▶ _Given passage_
** Start **

This would be an implementation error - and this check is just a
safeguard to make sure we won't go out of bounds when updating the
statistics.

>
>
>> +
>> +               atomic64_add(pad, &pblk->pad_wa);
>>         }
>>   -     atomic64_add(pad, &((struct pblk *)
>> -                       (container_of(rb, struct pblk, rwb)))->pad_wa);
>> -
>>   #ifdef CONFIG_NVM_DEBUG
>> -       atomic_long_add(pad, &((struct pblk *)
>> -                       (container_of(rb, struct pblk,
>> rwb)))->padded_writes);
>> +       atomic_long_add(pad, &pblk->padded_writes);
>>   #endif
>>         return NVM_IO_OK;
>> diff --git a/drivers/lightnvm/pblk-sysfs.c b/drivers/lightnvm/pblk-sysfs.c
>> index 4804bbd32d5f..f902ac00d071 100644
>> --- a/drivers/lightnvm/pblk-sysfs.c
>> +++ b/drivers/lightnvm/pblk-sysfs.c
>> @@ -341,6 +341,38 @@ static ssize_t pblk_sysfs_get_write_amp_trip(struct
>> pblk *pblk, char *page)
>>                 atomic64_read(&pblk->pad_wa) - pblk->pad_rst_wa, page);
>>   }
>>   +static ssize_t pblk_sysfs_get_padding_dist(struct pblk *pblk, char
>> *page)

** End **

▶ _Goal_
Rewrite the stretch of the patch discussion from "This would be" through "atomic_long_add(pad, &((struct pblk *)", putting "precaution" in place of "safeguard".

▶ _Record extracts_
** Start **

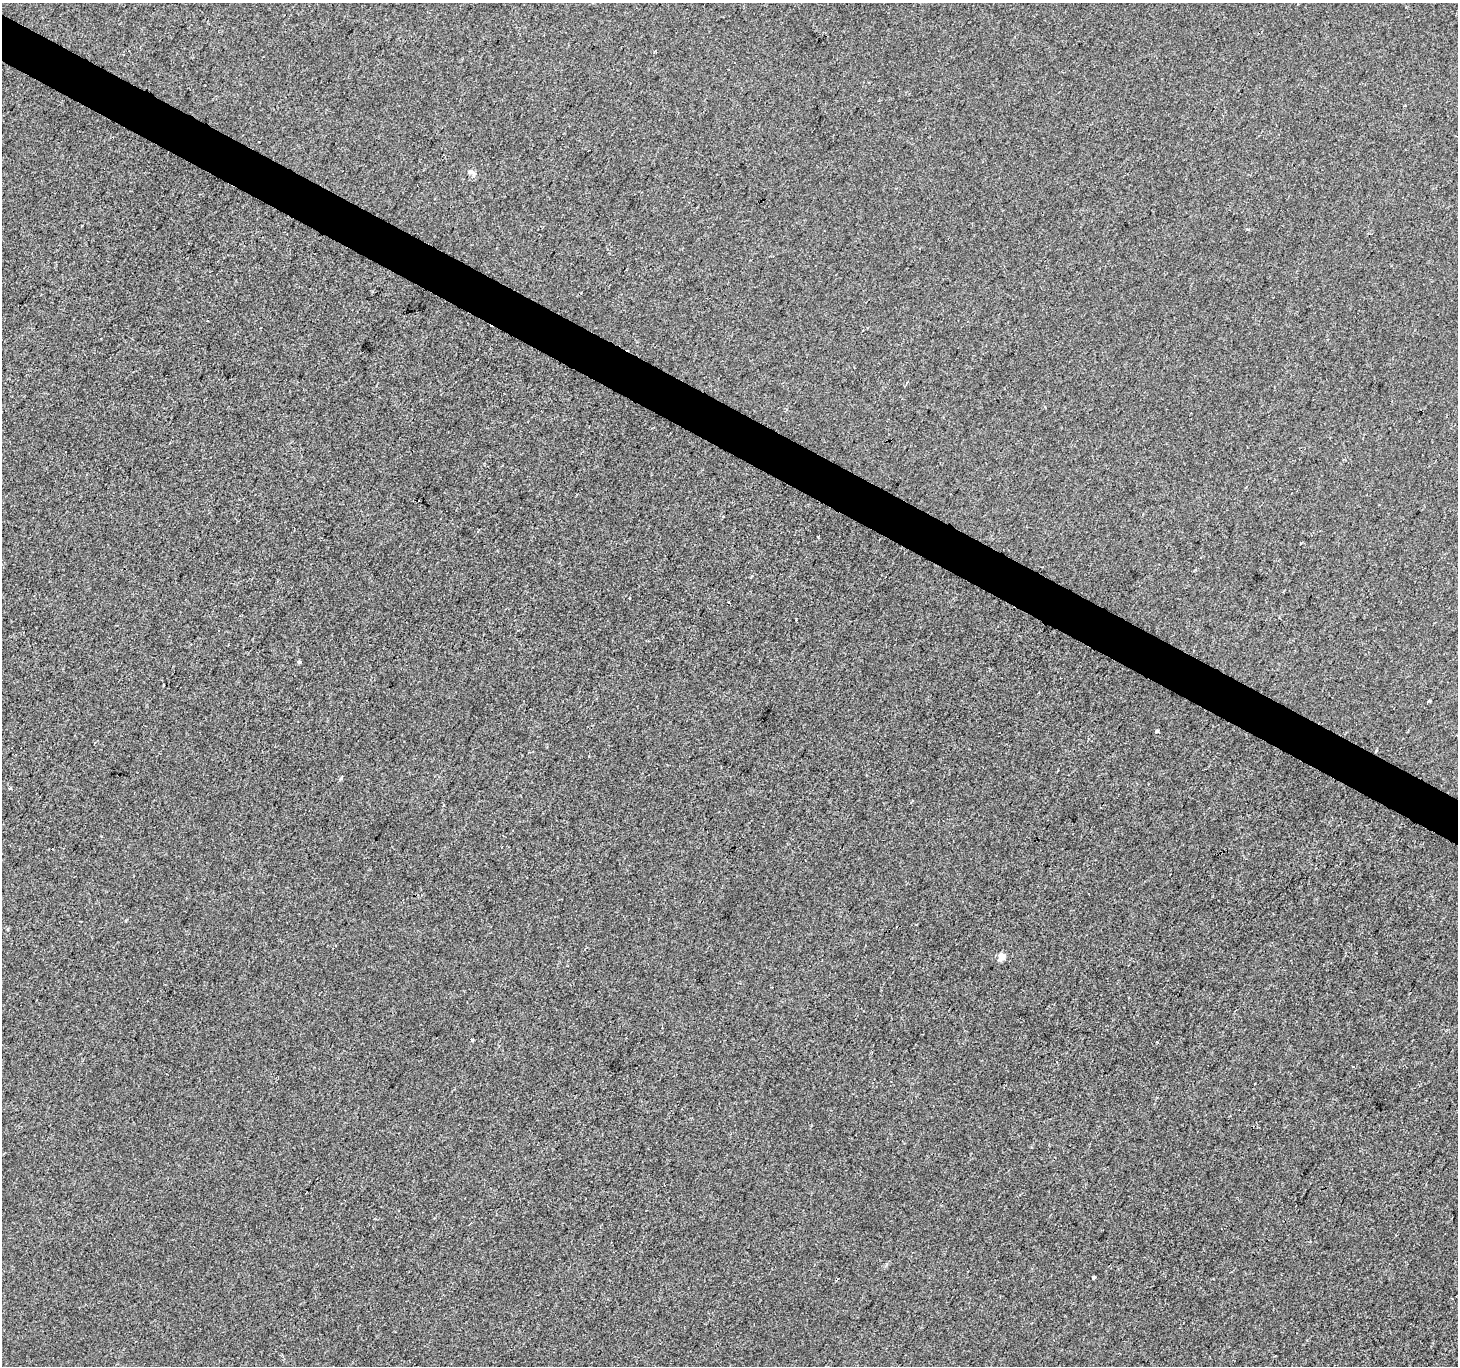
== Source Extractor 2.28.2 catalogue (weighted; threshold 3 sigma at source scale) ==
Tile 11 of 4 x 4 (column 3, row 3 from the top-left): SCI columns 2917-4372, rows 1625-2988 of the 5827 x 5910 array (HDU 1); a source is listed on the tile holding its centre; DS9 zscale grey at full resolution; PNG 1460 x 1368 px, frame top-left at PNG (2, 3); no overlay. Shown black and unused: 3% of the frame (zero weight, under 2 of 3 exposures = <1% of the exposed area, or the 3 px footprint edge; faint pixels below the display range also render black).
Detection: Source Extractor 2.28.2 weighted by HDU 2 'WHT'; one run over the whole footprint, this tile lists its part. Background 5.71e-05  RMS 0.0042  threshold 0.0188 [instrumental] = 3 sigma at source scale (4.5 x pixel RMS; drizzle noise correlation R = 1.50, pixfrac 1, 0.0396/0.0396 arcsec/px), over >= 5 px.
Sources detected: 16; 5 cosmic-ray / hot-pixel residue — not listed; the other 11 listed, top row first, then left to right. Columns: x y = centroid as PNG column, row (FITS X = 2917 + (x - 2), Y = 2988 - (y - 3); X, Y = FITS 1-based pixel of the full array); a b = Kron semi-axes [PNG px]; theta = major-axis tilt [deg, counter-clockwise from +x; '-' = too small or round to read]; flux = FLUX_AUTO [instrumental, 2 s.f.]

** End **
** Start **

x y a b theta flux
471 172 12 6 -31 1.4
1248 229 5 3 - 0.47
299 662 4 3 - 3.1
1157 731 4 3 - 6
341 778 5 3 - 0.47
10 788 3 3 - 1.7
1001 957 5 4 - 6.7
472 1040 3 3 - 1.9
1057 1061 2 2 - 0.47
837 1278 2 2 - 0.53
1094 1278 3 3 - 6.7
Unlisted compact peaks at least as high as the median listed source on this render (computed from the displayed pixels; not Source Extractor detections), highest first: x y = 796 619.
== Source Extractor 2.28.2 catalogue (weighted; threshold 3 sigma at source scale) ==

** End **
** Start **

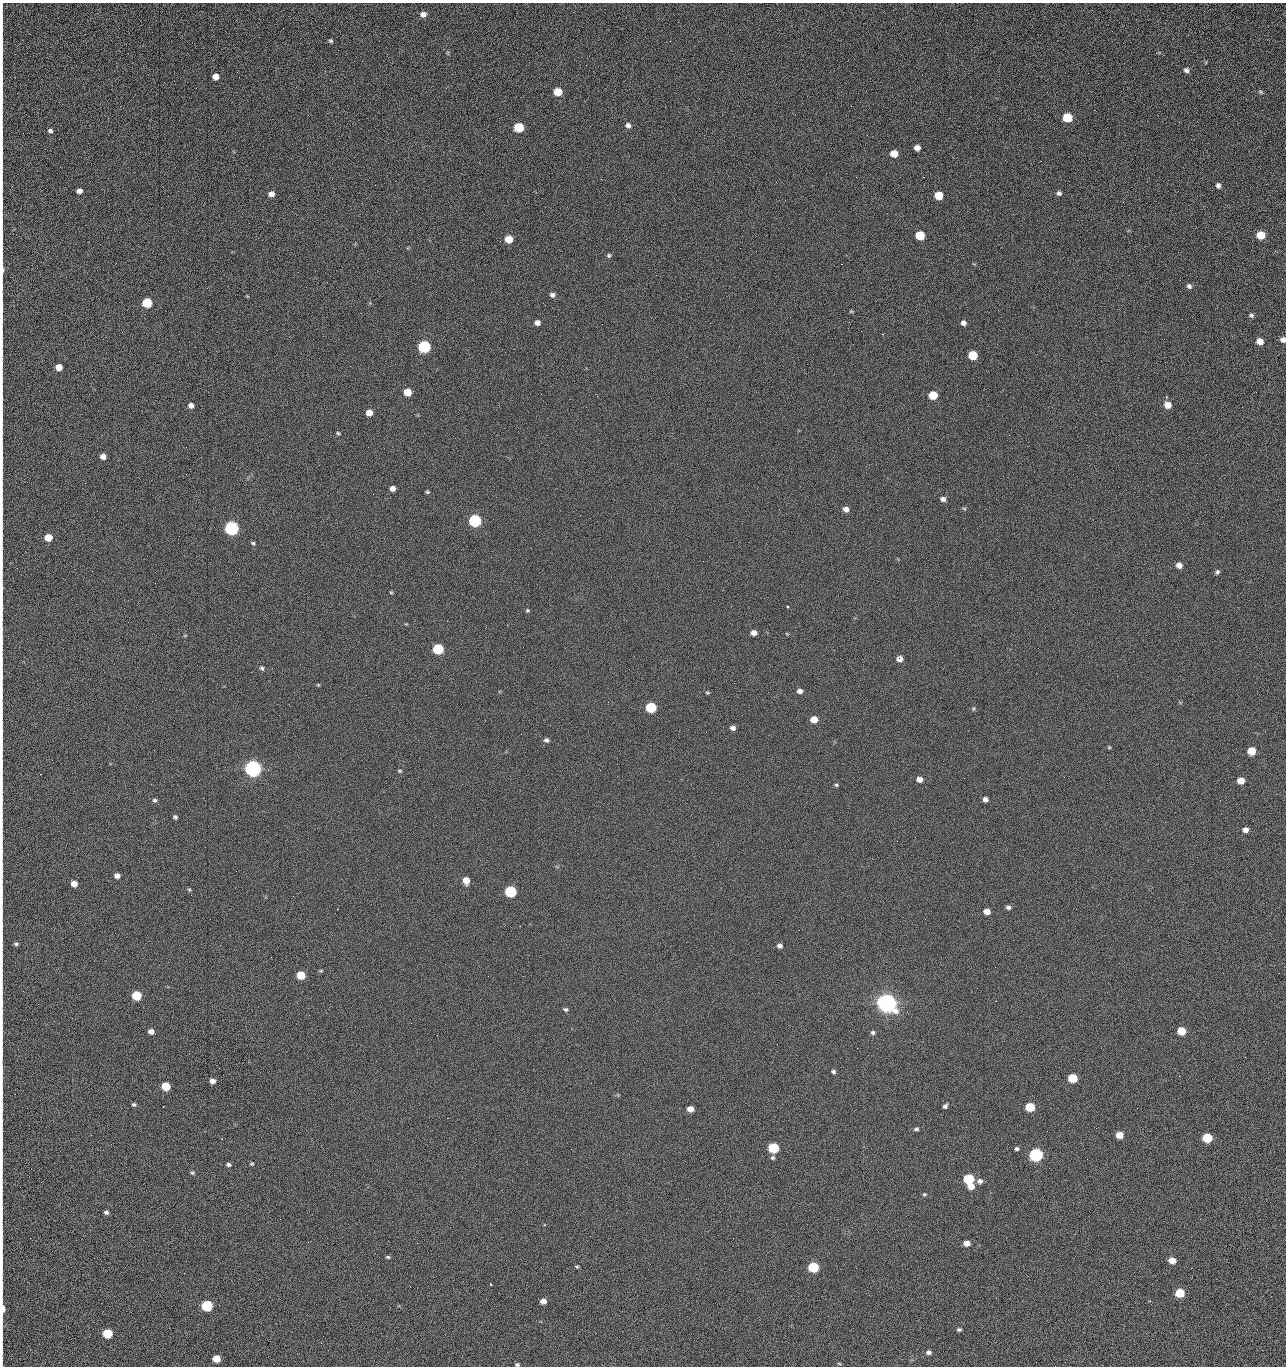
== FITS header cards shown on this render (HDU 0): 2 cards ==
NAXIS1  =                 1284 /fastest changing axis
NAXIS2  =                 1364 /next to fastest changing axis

** End **

▶ _Output of the task_
This would be an implementation error - and this check is just a
precaution to make sure we won't go out of bounds when updating the
statistics.

>
>
>> +
>> +               atomic64_add(pad, &pblk->pad_wa);
>>         }
>>   -     atomic64_add(pad, &((struct pblk *)
>> -                       (container_of(rb, struct pblk, rwb)))->pad_wa);
>> -
>>   #ifdef CONFIG_NVM_DEBUG
>> -       atomic_long_add(pad, &((struct pblk *)